%%

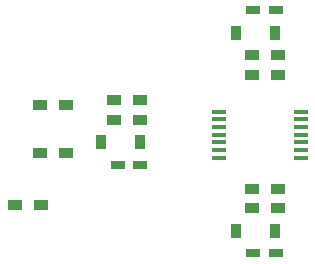
<source format=gbr>
G04 #@! TF.FileFunction,Paste,Bot*
%FSLAX46Y46*%
G04 Gerber Fmt 4.6, Leading zero omitted, Abs format (unit mm)*
G04 Created by KiCad (PCBNEW 4.0.6) date 11/25/17 14:25:30*
%MOMM*%
%LPD*%
G01*
G04 APERTURE LIST*
%ADD10C,0.100000*%
%ADD11R,0.900000X1.200000*%
%ADD12R,1.200000X0.400000*%
%ADD13R,1.200000X0.900000*%
%ADD14R,1.200000X0.750000*%
G04 APERTURE END LIST*
D10*
D11*
X113950600Y-103715400D03*
X117250600Y-103715400D03*
D12*
X123960600Y-105030400D03*
X123960600Y-104380400D03*
X123960600Y-103730400D03*
X123960600Y-103080400D03*
X123960600Y-102430400D03*
X123960600Y-101780400D03*
X123960600Y-101130400D03*
X130860600Y-101130400D03*
X130860600Y-101780400D03*
X130860600Y-102430400D03*
X130860600Y-103080400D03*
X130860600Y-103730400D03*
X130860600Y-104380400D03*
X130860600Y-105030400D03*
D13*
X126691600Y-96349400D03*
X128891600Y-96349400D03*
X126691600Y-98000400D03*
X128891600Y-98000400D03*
D14*
X128741600Y-92539400D03*
X126841600Y-92539400D03*
D11*
X128679600Y-94444400D03*
X125379600Y-94444400D03*
X128679600Y-111208400D03*
X125379600Y-111208400D03*
D13*
X126691600Y-109303400D03*
X128891600Y-109303400D03*
D14*
X128741600Y-113113400D03*
X126841600Y-113113400D03*
X115350600Y-105620400D03*
X117250600Y-105620400D03*
D13*
X126691600Y-107652400D03*
X128891600Y-107652400D03*
X115050600Y-101810400D03*
X117250600Y-101810400D03*
X115050600Y-100159400D03*
X117250600Y-100159400D03*
X110984600Y-100540400D03*
X108784600Y-100540400D03*
X110984600Y-104604400D03*
X108784600Y-104604400D03*
X108825600Y-109049400D03*
X106625600Y-109049400D03*
M02*

</source>
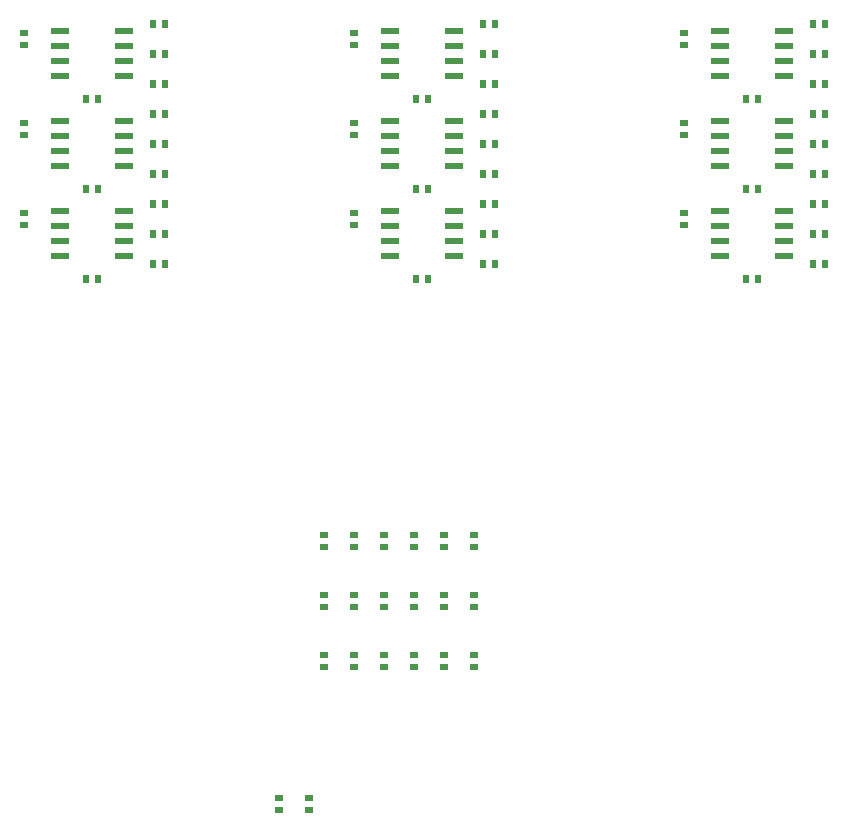
<source format=gbp>
%TF.GenerationSoftware,KiCad,Pcbnew,5.1.8-db9833491~87~ubuntu20.04.1*%
%TF.CreationDate,2020-11-19T10:17:09-05:00*%
%TF.ProjectId,y_arena_odor_controller,795f6172-656e-4615-9f6f-646f725f636f,1.3*%
%TF.SameCoordinates,Original*%
%TF.FileFunction,Paste,Bot*%
%TF.FilePolarity,Positive*%
%FSLAX46Y46*%
G04 Gerber Fmt 4.6, Leading zero omitted, Abs format (unit mm)*
G04 Created by KiCad (PCBNEW 5.1.8-db9833491~87~ubuntu20.04.1) date 2020-11-19 10:17:09*
%MOMM*%
%LPD*%
G01*
G04 APERTURE LIST*
%ADD10R,1.549400X0.599440*%
%ADD11R,0.700000X0.600000*%
%ADD12R,0.600000X0.700000*%
G04 APERTURE END LIST*
D10*
%TO.C,U1*%
X59537600Y-76200000D03*
X59537600Y-77470000D03*
X59537600Y-78740000D03*
X59537600Y-80010000D03*
X64922400Y-80010000D03*
X64922400Y-78740000D03*
X64922400Y-77470000D03*
X64922400Y-76200000D03*
%TD*%
%TO.C,U2*%
X59537600Y-68580000D03*
X59537600Y-69850000D03*
X59537600Y-71120000D03*
X59537600Y-72390000D03*
X64922400Y-72390000D03*
X64922400Y-71120000D03*
X64922400Y-69850000D03*
X64922400Y-68580000D03*
%TD*%
%TO.C,U3*%
X59537600Y-60960000D03*
X59537600Y-62230000D03*
X59537600Y-63500000D03*
X59537600Y-64770000D03*
X64922400Y-64770000D03*
X64922400Y-63500000D03*
X64922400Y-62230000D03*
X64922400Y-60960000D03*
%TD*%
%TO.C,U4*%
X87477600Y-76200000D03*
X87477600Y-77470000D03*
X87477600Y-78740000D03*
X87477600Y-80010000D03*
X92862400Y-80010000D03*
X92862400Y-78740000D03*
X92862400Y-77470000D03*
X92862400Y-76200000D03*
%TD*%
%TO.C,U5*%
X87477600Y-68580000D03*
X87477600Y-69850000D03*
X87477600Y-71120000D03*
X87477600Y-72390000D03*
X92862400Y-72390000D03*
X92862400Y-71120000D03*
X92862400Y-69850000D03*
X92862400Y-68580000D03*
%TD*%
%TO.C,U6*%
X87477600Y-60960000D03*
X87477600Y-62230000D03*
X87477600Y-63500000D03*
X87477600Y-64770000D03*
X92862400Y-64770000D03*
X92862400Y-63500000D03*
X92862400Y-62230000D03*
X92862400Y-60960000D03*
%TD*%
%TO.C,U7*%
X115417600Y-76200000D03*
X115417600Y-77470000D03*
X115417600Y-78740000D03*
X115417600Y-80010000D03*
X120802400Y-80010000D03*
X120802400Y-78740000D03*
X120802400Y-77470000D03*
X120802400Y-76200000D03*
%TD*%
%TO.C,U8*%
X115417600Y-68580000D03*
X115417600Y-69850000D03*
X115417600Y-71120000D03*
X115417600Y-72390000D03*
X120802400Y-72390000D03*
X120802400Y-71120000D03*
X120802400Y-69850000D03*
X120802400Y-68580000D03*
%TD*%
%TO.C,U9*%
X115417600Y-60960000D03*
X115417600Y-62230000D03*
X115417600Y-63500000D03*
X115417600Y-64770000D03*
X120802400Y-64770000D03*
X120802400Y-63500000D03*
X120802400Y-62230000D03*
X120802400Y-60960000D03*
%TD*%
D11*
%TO.C,D3*%
X81915000Y-114800000D03*
X81915000Y-113800000D03*
%TD*%
%TO.C,D4*%
X56515000Y-77335000D03*
X56515000Y-76335000D03*
%TD*%
%TO.C,D5*%
X81915000Y-109720000D03*
X81915000Y-108720000D03*
%TD*%
%TO.C,D6*%
X56515000Y-69715000D03*
X56515000Y-68715000D03*
%TD*%
%TO.C,D7*%
X81915000Y-104640000D03*
X81915000Y-103640000D03*
%TD*%
%TO.C,D8*%
X56515000Y-62095000D03*
X56515000Y-61095000D03*
%TD*%
%TO.C,D9*%
X86995000Y-114800000D03*
X86995000Y-113800000D03*
%TD*%
%TO.C,D10*%
X84455000Y-77335000D03*
X84455000Y-76335000D03*
%TD*%
%TO.C,D11*%
X86995000Y-109720000D03*
X86995000Y-108720000D03*
%TD*%
%TO.C,D12*%
X84455000Y-69715000D03*
X84455000Y-68715000D03*
%TD*%
%TO.C,D13*%
X86995000Y-104640000D03*
X86995000Y-103640000D03*
%TD*%
%TO.C,D14*%
X84455000Y-62095000D03*
X84455000Y-61095000D03*
%TD*%
%TO.C,D15*%
X92075000Y-114800000D03*
X92075000Y-113800000D03*
%TD*%
%TO.C,D16*%
X112395000Y-77335000D03*
X112395000Y-76335000D03*
%TD*%
%TO.C,D17*%
X92075000Y-109720000D03*
X92075000Y-108720000D03*
%TD*%
%TO.C,D18*%
X112395000Y-69715000D03*
X112395000Y-68715000D03*
%TD*%
%TO.C,D19*%
X92075000Y-104640000D03*
X92075000Y-103640000D03*
%TD*%
%TO.C,D20*%
X112395000Y-62095000D03*
X112395000Y-61095000D03*
%TD*%
D12*
%TO.C,C2*%
X62730000Y-81915000D03*
X61730000Y-81915000D03*
%TD*%
%TO.C,C4*%
X62730000Y-74295000D03*
X61730000Y-74295000D03*
%TD*%
%TO.C,C6*%
X62730000Y-66675000D03*
X61730000Y-66675000D03*
%TD*%
%TO.C,C8*%
X90670000Y-81915000D03*
X89670000Y-81915000D03*
%TD*%
%TO.C,C10*%
X90670000Y-74295000D03*
X89670000Y-74295000D03*
%TD*%
%TO.C,C12*%
X90670000Y-66675000D03*
X89670000Y-66675000D03*
%TD*%
%TO.C,C14*%
X118610000Y-81915000D03*
X117610000Y-81915000D03*
%TD*%
%TO.C,C16*%
X118610000Y-74295000D03*
X117610000Y-74295000D03*
%TD*%
%TO.C,C18*%
X118610000Y-66675000D03*
X117610000Y-66675000D03*
%TD*%
%TO.C,C3*%
X68445000Y-78105000D03*
X67445000Y-78105000D03*
%TD*%
%TO.C,C5*%
X68445000Y-70485000D03*
X67445000Y-70485000D03*
%TD*%
%TO.C,C7*%
X68445000Y-62865000D03*
X67445000Y-62865000D03*
%TD*%
%TO.C,C9*%
X96385000Y-78105000D03*
X95385000Y-78105000D03*
%TD*%
%TO.C,C11*%
X96385000Y-70485000D03*
X95385000Y-70485000D03*
%TD*%
%TO.C,C13*%
X96385000Y-62865000D03*
X95385000Y-62865000D03*
%TD*%
%TO.C,C15*%
X124325000Y-78105000D03*
X123325000Y-78105000D03*
%TD*%
%TO.C,C17*%
X124325000Y-70485000D03*
X123325000Y-70485000D03*
%TD*%
%TO.C,C19*%
X124325000Y-62865000D03*
X123325000Y-62865000D03*
%TD*%
%TO.C,R3*%
X68445000Y-75565000D03*
X67445000Y-75565000D03*
%TD*%
%TO.C,R4*%
X68445000Y-80645000D03*
X67445000Y-80645000D03*
%TD*%
%TO.C,R6*%
X68445000Y-67945000D03*
X67445000Y-67945000D03*
%TD*%
%TO.C,R7*%
X68445000Y-73025000D03*
X67445000Y-73025000D03*
%TD*%
%TO.C,R9*%
X68445000Y-60325000D03*
X67445000Y-60325000D03*
%TD*%
%TO.C,R10*%
X68445000Y-65405000D03*
X67445000Y-65405000D03*
%TD*%
%TO.C,R12*%
X96385000Y-75565000D03*
X95385000Y-75565000D03*
%TD*%
%TO.C,R13*%
X96385000Y-80645000D03*
X95385000Y-80645000D03*
%TD*%
%TO.C,R15*%
X96385000Y-67945000D03*
X95385000Y-67945000D03*
%TD*%
%TO.C,R16*%
X96385000Y-73025000D03*
X95385000Y-73025000D03*
%TD*%
%TO.C,R18*%
X96385000Y-60325000D03*
X95385000Y-60325000D03*
%TD*%
%TO.C,R19*%
X96385000Y-65405000D03*
X95385000Y-65405000D03*
%TD*%
%TO.C,R21*%
X124325000Y-75565000D03*
X123325000Y-75565000D03*
%TD*%
%TO.C,R22*%
X124325000Y-80645000D03*
X123325000Y-80645000D03*
%TD*%
%TO.C,R24*%
X124325000Y-67945000D03*
X123325000Y-67945000D03*
%TD*%
%TO.C,R25*%
X124325000Y-73025000D03*
X123325000Y-73025000D03*
%TD*%
%TO.C,R27*%
X124325000Y-60325000D03*
X123325000Y-60325000D03*
%TD*%
%TO.C,R28*%
X124325000Y-65405000D03*
X123325000Y-65405000D03*
%TD*%
D11*
%TO.C,R2*%
X84455000Y-114800000D03*
X84455000Y-113800000D03*
%TD*%
%TO.C,R5*%
X84455000Y-109720000D03*
X84455000Y-108720000D03*
%TD*%
%TO.C,R8*%
X84455000Y-104640000D03*
X84455000Y-103640000D03*
%TD*%
%TO.C,R11*%
X89535000Y-114800000D03*
X89535000Y-113800000D03*
%TD*%
%TO.C,R14*%
X89535000Y-109720000D03*
X89535000Y-108720000D03*
%TD*%
%TO.C,R17*%
X89535000Y-104640000D03*
X89535000Y-103640000D03*
%TD*%
%TO.C,R20*%
X94615000Y-114800000D03*
X94615000Y-113800000D03*
%TD*%
%TO.C,R23*%
X94615000Y-109720000D03*
X94615000Y-108720000D03*
%TD*%
%TO.C,R26*%
X94615000Y-104640000D03*
X94615000Y-103640000D03*
%TD*%
%TO.C,D2*%
X78105000Y-126865000D03*
X78105000Y-125865000D03*
%TD*%
%TO.C,R1*%
X80645000Y-126865000D03*
X80645000Y-125865000D03*
%TD*%
M02*

</source>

%%

What is required
Word for word, write out the lines from the top of the records above down to the line holding "X59537600Y-80010000D03*", inclusive, but not the pictures.

Response for this exercise
<source format=gbr>
G04 #@! TF.FileFunction,Paste,Bot*
%FSLAX46Y46*%
G04 Gerber Fmt 4.6, Leading zero omitted, Abs format (unit mm)*
G04 Created by KiCad (PCBNEW 4.0.6) date 11/25/17 14:25:30*
%MOMM*%
%LPD*%
G01*
G04 APERTURE LIST*
%ADD10C,0.100000*%
%ADD11R,0.900000X1.200000*%
%ADD12R,1.200000X0.400000*%
%ADD13R,1.200000X0.900000*%
%ADD14R,1.200000X0.750000*%
G04 APERTURE END LIST*
D10*
D11*
X113950600Y-103715400D03*
X117250600Y-103715400D03*
D12*
X123960600Y-105030400D03*
X123960600Y-104380400D03*
X123960600Y-103730400D03*
X123960600Y-103080400D03*
X123960600Y-102430400D03*
X123960600Y-101780400D03*
X123960600Y-101130400D03*
X130860600Y-101130400D03*
X130860600Y-101780400D03*
X130860600Y-102430400D03*
X130860600Y-103080400D03*
X130860600Y-103730400D03*
X130860600Y-104380400D03*
X130860600Y-105030400D03*
D13*
X126691600Y-96349400D03*
X128891600Y-96349400D03*
X126691600Y-98000400D03*
X128891600Y-98000400D03*
D14*
X128741600Y-92539400D03*
X126841600Y-92539400D03*
D11*
X128679600Y-94444400D03*
X125379600Y-94444400D03*
X128679600Y-111208400D03*
X125379600Y-111208400D03*
D13*
X126691600Y-109303400D03*
X128891600Y-109303400D03*
D14*
X128741600Y-113113400D03*
X126841600Y-113113400D03*
X115350600Y-105620400D03*
X117250600Y-105620400D03*
D13*
X126691600Y-107652400D03*
X128891600Y-107652400D03*
X115050600Y-101810400D03*
X117250600Y-101810400D03*
X115050600Y-100159400D03*
X117250600Y-100159400D03*
X110984600Y-100540400D03*
X108784600Y-100540400D03*
X110984600Y-104604400D03*
X108784600Y-104604400D03*
X108825600Y-109049400D03*
X106625600Y-109049400D03*
M02*

</source>
<source format=gbp>
%TF.GenerationSoftware,KiCad,Pcbnew,5.1.8-db9833491~87~ubuntu20.04.1*%
%TF.CreationDate,2020-11-19T10:17:09-05:00*%
%TF.ProjectId,y_arena_odor_controller,795f6172-656e-4615-9f6f-646f725f636f,1.3*%
%TF.SameCoordinates,Original*%
%TF.FileFunction,Paste,Bot*%
%TF.FilePolarity,Positive*%
%FSLAX46Y46*%
G04 Gerber Fmt 4.6, Leading zero omitted, Abs format (unit mm)*
G04 Created by KiCad (PCBNEW 5.1.8-db9833491~87~ubuntu20.04.1) date 2020-11-19 10:17:09*
%MOMM*%
%LPD*%
G01*
G04 APERTURE LIST*
%ADD10R,1.549400X0.599440*%
%ADD11R,0.700000X0.600000*%
%ADD12R,0.600000X0.700000*%
G04 APERTURE END LIST*
D10*
%TO.C,U1*%
X59537600Y-76200000D03*
X59537600Y-77470000D03*
X59537600Y-78740000D03*
X59537600Y-80010000D03*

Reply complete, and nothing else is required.